The nave walling is of knapped flint, perhaps of 19th-century date, save at the right where it is partially replaced by brick. A gabled projecting porch at the far right has diagonal buttresses and a central archway with chamfered surround and hood mould, faced in knapped flint. To its left are two three-light windows with cinquefoil heads and panel tracery—19th-century replacements incorporating fragments of earlier windows. Above these are four two-light clerestory windows with trefoil heads and brick voussoirs. A central buttress to the clerestory is cut back to its lower body and does not appear at the lower level. The south face presents a projecting porch to the left bay with diagonal buttresses having flushwork and some brick patching. A central doorway with broad chamfer shows suspended shields in relief, with a canopied niche above and a shallow-pitched gable above that. Three bays to the right of this have yellow-brick buttresses and windows of three lights with ogee cinquefoil heads and panel tracery. The clerestory contains nine windows, each of two lights with trefoil heads and brick voussoirs.

The chancel, of lesser height and width, has a buttress at the right of centre on its south face. To the left of this is a priest's door with chamfered ashlar surround, and further left a three-light Perpendicular window with cinquefoil heads and panel tracery similar to those of the aisle windows. The north face has a vestry doorway at the left and three lancet lights set in rubble walling with trefoil heads, slightly recessed and to the right. An octagonal chimney with offsets rises above. The east end displays three-light windows with reticulated tracery, with the vestry window to the right being of two lights with Y-tracery, perhaps reset.

The interior features an aisle arcade of four bays with columns of quatrefoil section having fillets to the inner angles and centre of each colonnette. Moulded bases and capitals carry arches with ogee and chamfered mouldings. Moulded ribs to the aisle roof are supported by arched braces rising from short wall posts, terminating in shields to the south side and stone corbels to the arcade side.

The nave roof comprises four-and-a-half bays, the western half-bay canted inwards due to the diagonal buttresses. Hammer beams in the form of angel bodies—which have lost their wings and heads—support the roof; four of these have square tie rods drilled through them. Wall posts, also terminating in angels with lost heads and wings, connect to the hammerbeams via arched braces. Lengthy arched braces further connect to brattished and cambered collars from which rise short kingposts. A moulded ridgebeam and two sets of purlins complete the structure, with a richly moulded cornice featuring two rows of brattishing.

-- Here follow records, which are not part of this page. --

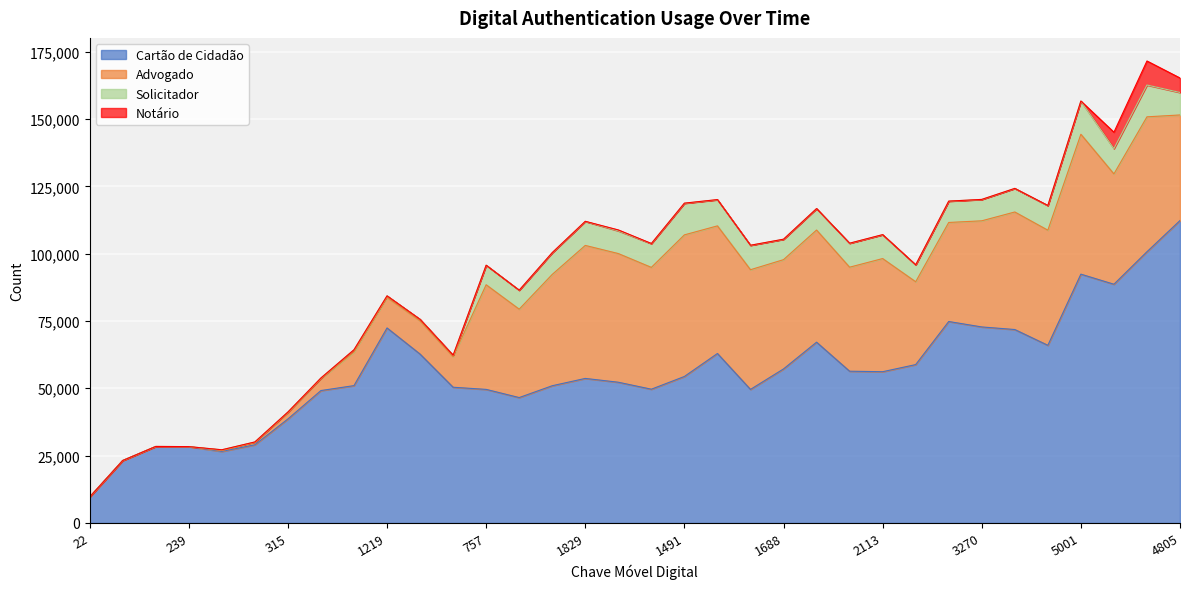

True or false: Cartão de Cidadão and Advogado intersect in this chart.

False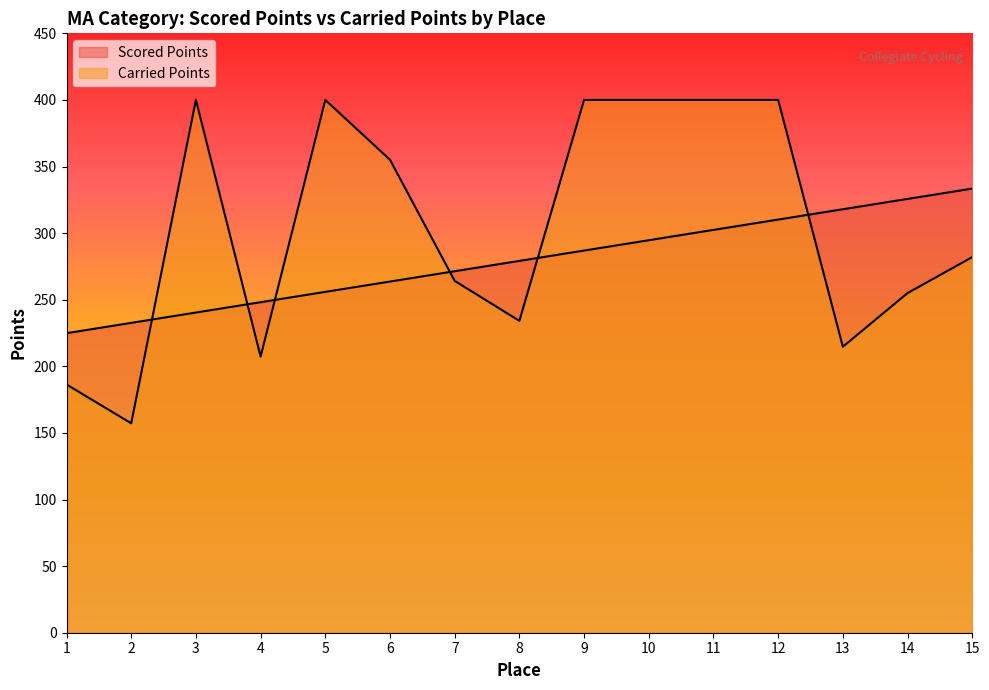

How many lines are shown in the chart?

2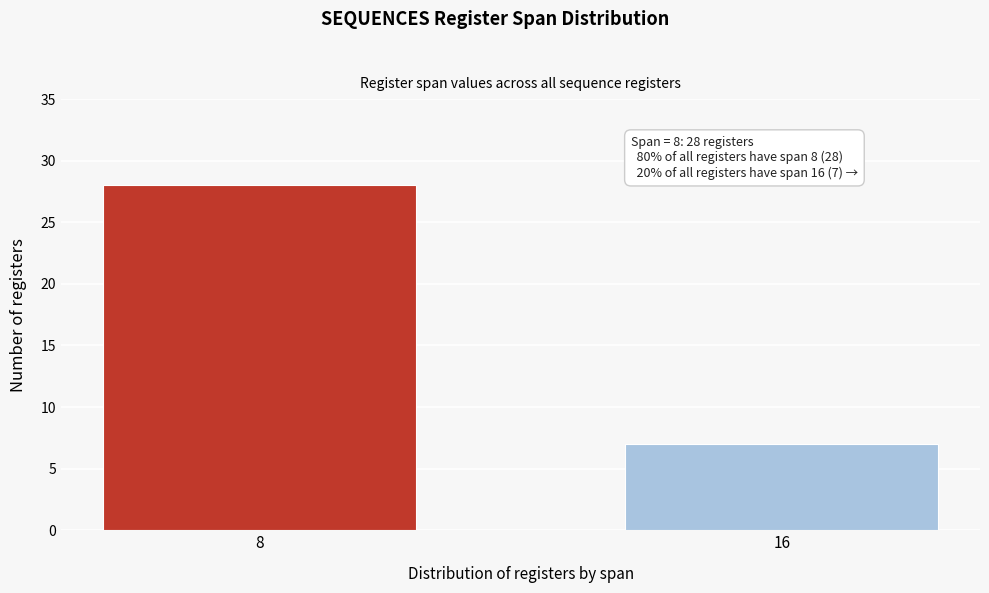

Reading left to right, what are all the values shown in this chart?

8=28	16=7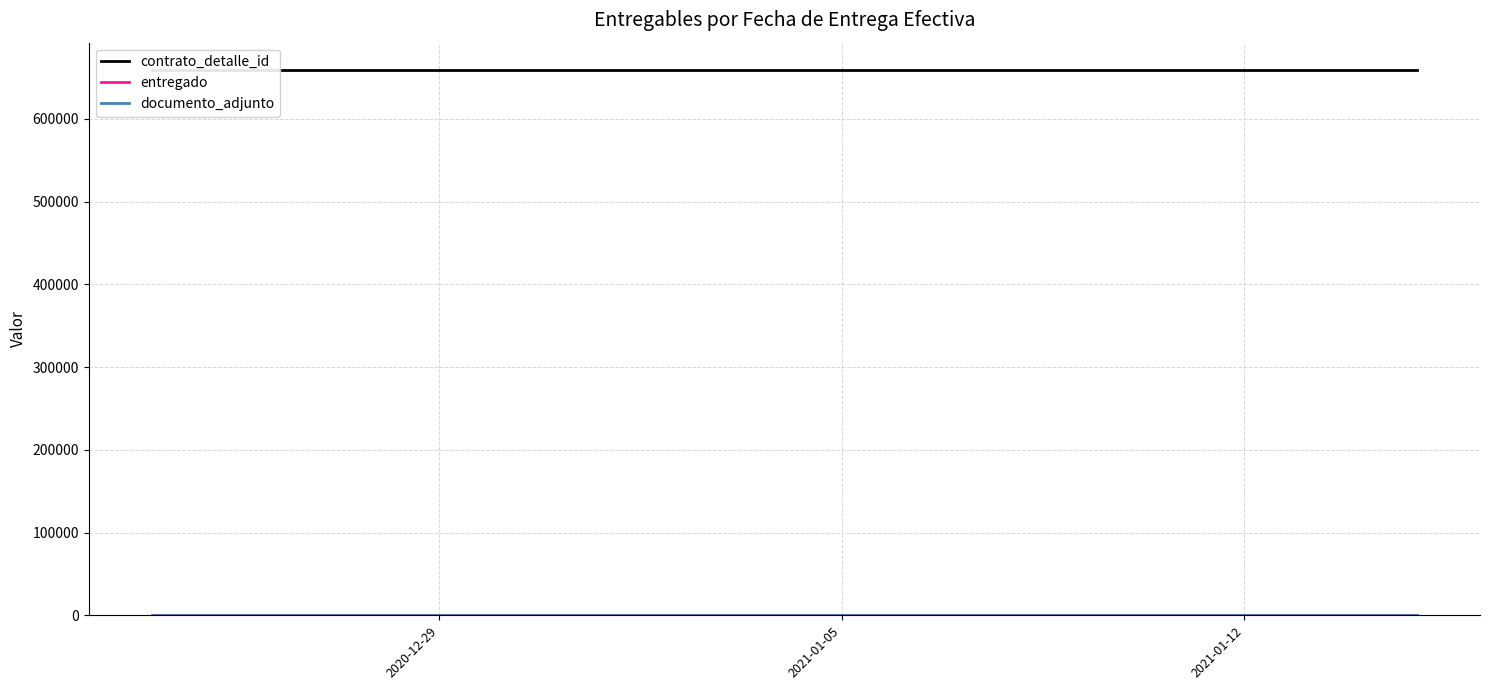

The value of entregado at 2021-01-05 is 2. True or false?

False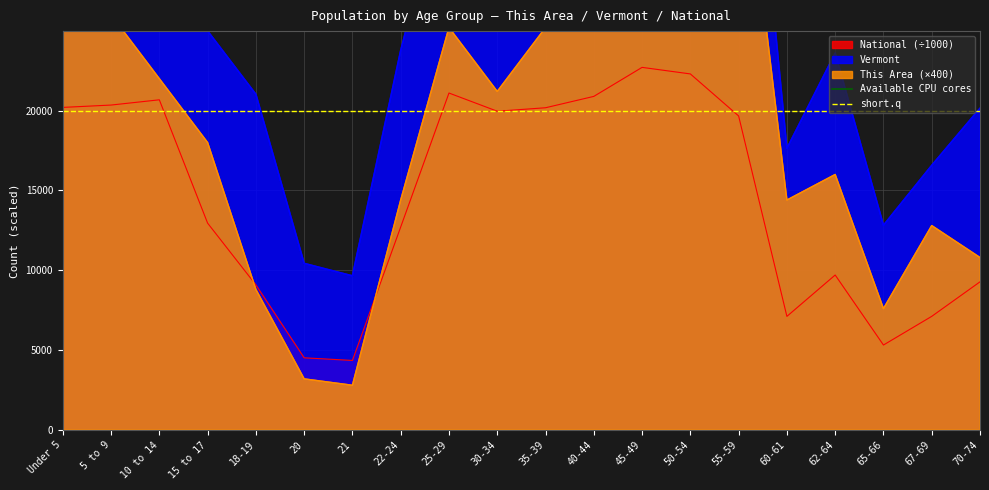

Where is National (÷1000) nearest to the value 13531?

15 to 17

The tower arch has semi-octagonal piers at either side with moulded bases and caps, beneath a chamfered and painted Perpendicular arch. The chancel arch, of 14th-century date, has semi-octagonal piers with moulded caps and cut-back bases. The chancel roof, of three-and-a-half bays, contains trusses of Late 17th or circa 1840 date, with short hammerbeams resting on wall posts with arch braces. Scrolled arch braces connect with the collars; further scrolled braces rise above.

An octagonal font on a square base features lions at the corners and recessed panels to the bowl showing angels bearing shields and defaced lions. An octagonal 17th-century wooden pulpit, with three tiers of rich panelling on a 19th-century plinth, stands within the church. The lower body of a rood screen divides the nave from the chancel, with two arched Perpendicular panels at either side divided by buttresses. A wall monument to John Gosnold, dated circa 1628, occupies the chancel, with an aedicular surround of black marble columns flanking a rectangular tablet, a broken pediment above bearing a coat of arms, and a further coat of arms to the apron. Several medieval bench ends and fragments of benches survive. An immersion font, probably of 17th-century date, was recorded in the vestry.